Let $p$ and $q$ be two different prime numbers, and $n = p \cdot q$. Let $a$ be a number relative prime to $n$. Use Fermat's little theorem and the Chinese remainder theorem to show that \begin{equation} a^{(p-1)(q-1)} \equiv 1 \pmod{n} \end{equation} By the Chinese remainder theorem I can write this as the system of linear congruences \begin{align*} \begin{cases} a^{(p-1)(q-1)} \equiv 1 \pmod{p} \\ a^{(p-1)(q-1)} \equiv 1 \pmod{q} \end{cases} \end{align*} Assuming that the inverse is simply 1 in both cases, that yields the solution \begin{align*} x \equiv a^{(p-1)(q-1)}(q+p) \pmod n \end{align*} Fermat's little theorem gives that \begin{align*} a^{p-1} \equiv 1 \pmod p \\ a^{q-1} \equiv 1 \pmod q \\ \end{align*} I don't really understand how to combine these to get the desired result.

Answer 1

So close!
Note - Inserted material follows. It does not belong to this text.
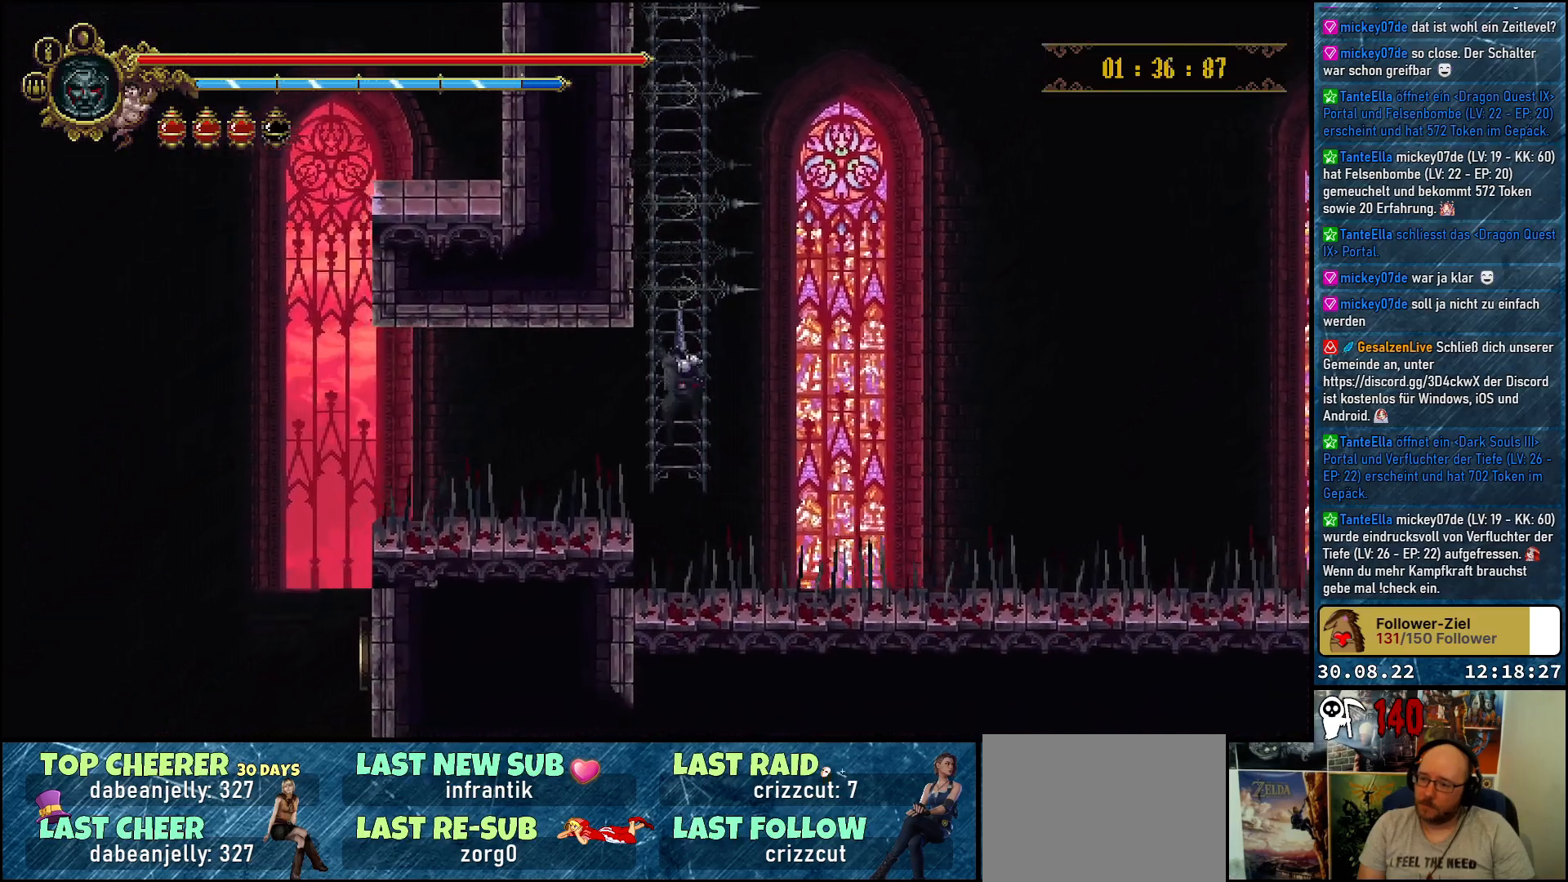
{"buttons": [], "left_stick": "center", "right_stick": "center", "events": []}
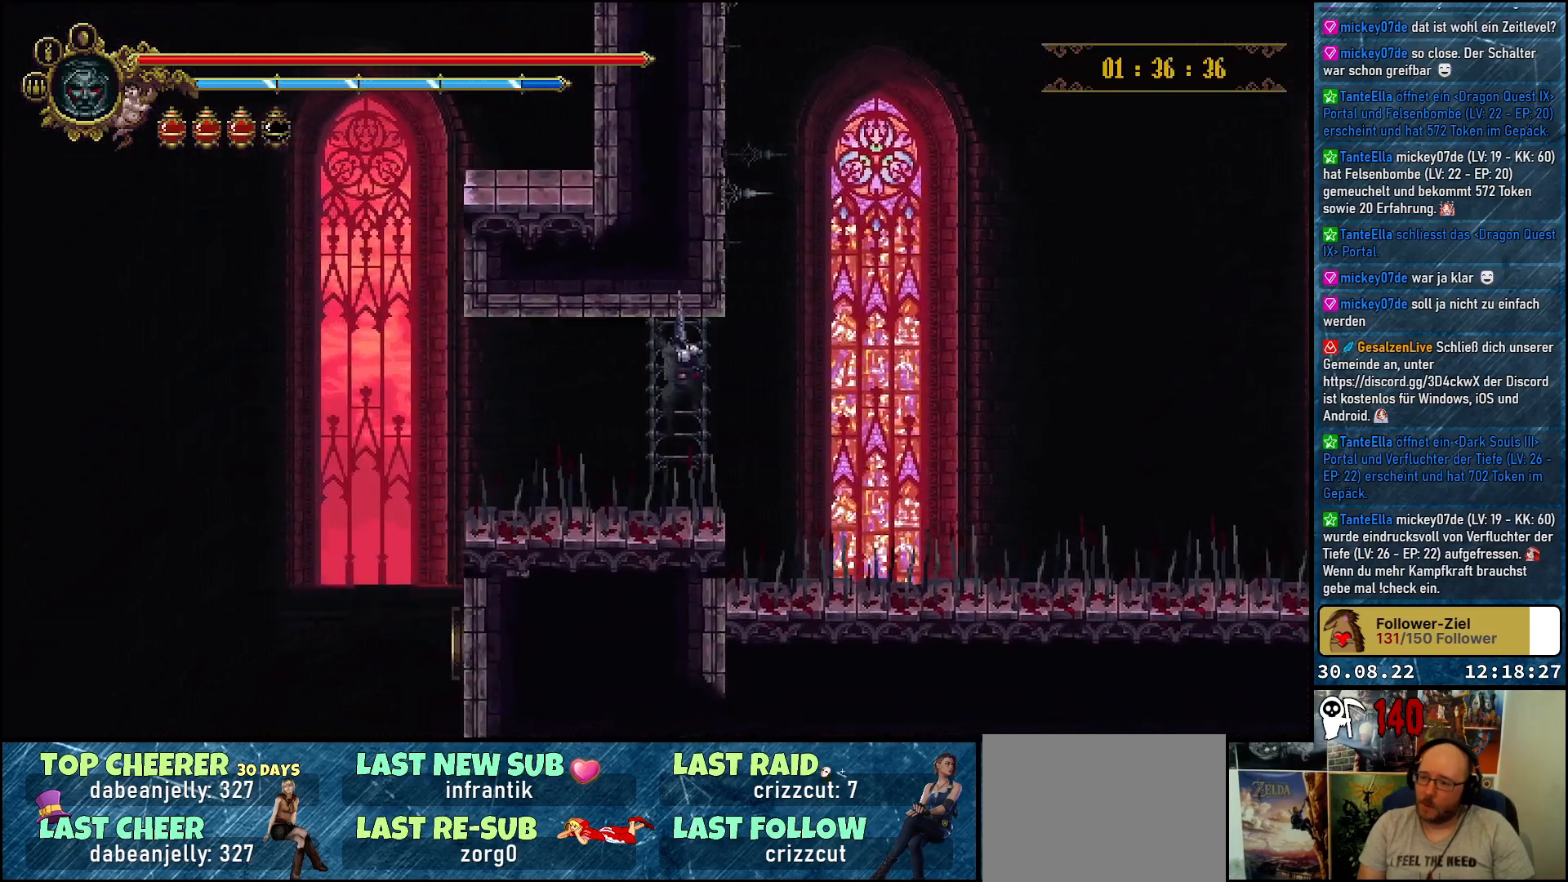
{"buttons": [], "left_stick": "center", "right_stick": "center", "events": [[300, "DPAD_UP", "down"], [383, "DPAD_UP", "up"]]}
Just raise the first equation to the power of $q-1$ and raise the second equation to the power of $p-1$. Now, you can apply the Chinese Remainder Theorem.

Answer 2

Note that $\phi(n) = \phi(pq) = \phi(p)\phi(q) = (p-1)(q-1)$, where $\phi$ is the Euler Totient Function. Also we know that whenever $(a,n) = 1$

$$a^{\phi(n)} \equiv 1 \pmod n$$

Answer 3

Given, $p$, $q$ are prime, $\phi(pq)=(p-1)(q-1)$ because every integer less or equal to a prime is relatively prime with that integer. Therefore, $\phi(p)=(p-1)$ and since it is $\phi$ is multiplicative, $\phi(pq)=(p-1)(q-1)$. Euler's theorem states that $a^{ϕ(n)}≡1 (mod n)$, when $(a,n)=1$. Therefore, $a^{(p-1)(q-1)}≡1 (mod n)$.